§ What is being asked: Set down, exactly and only, everything from the line containing "Negocios y Empresas" down to the line containing "недостижими за други по днешните български" in the data below; the pictures are not part of the copy.
━━━━━━━━
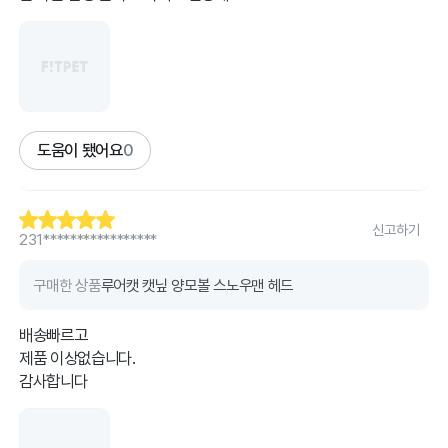
도움이 됐어요
0
신고하기
231*****************
구매한 상품
루어캣 캣닢 양모볼 스노우맨 헤드
배송빠르고
제품 이상없습니다.
감사합니다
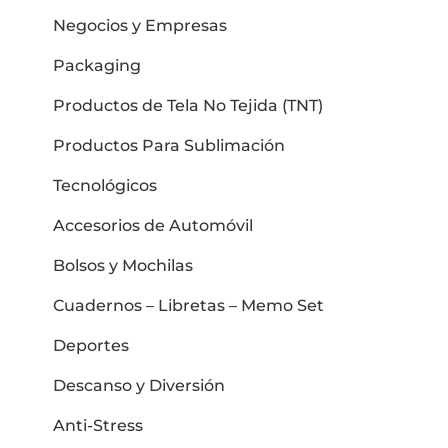
Negocios y Empresas
Packaging
Productos de Tela No Tejida (TNT)
Productos Para Sublimación
Tecnológicos
Accesorios de Automóvil
Bolsos y Mochilas
Cuadernos – Libretas – Memo Set
Deportes
Descanso y Diversión
Anti-Stress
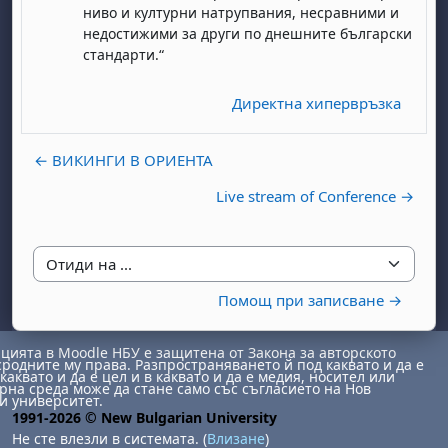
ниво и културни натрупвания, несравними и
недостижими за други по днешните български
стандарти.“
Директна хипервръзка
← ВИКИНГИ В ОРИЕНТА
Live stream of Conference →
Отиди на ...
Помощ при записване →
ията в Moodle НБУ е защитена от Закона за авторското
сродните му права. Разпространяването й под каквато и да е
каквато и да е цел и в каквато и да е медия, носител или
на среда може да стане само със съгласието на Нов
и университет.
1991-2026 © New Bulgarian University
Не сте влезли в системата. (
Влизане
)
━━━━━━━━
§ Answer:
Negocios y Empresas
Packaging
Productos de Tela No Tejida (TNT)
Productos Para Sublimación
Tecnológicos
Accesorios de Automóvil
Bolsos y Mochilas
Cuadernos – Libretas – Memo Set
Deportes
Descanso y Diversión
Anti-Stress
ниво и културни натрупвания, несравними и
недостижими за други по днешните български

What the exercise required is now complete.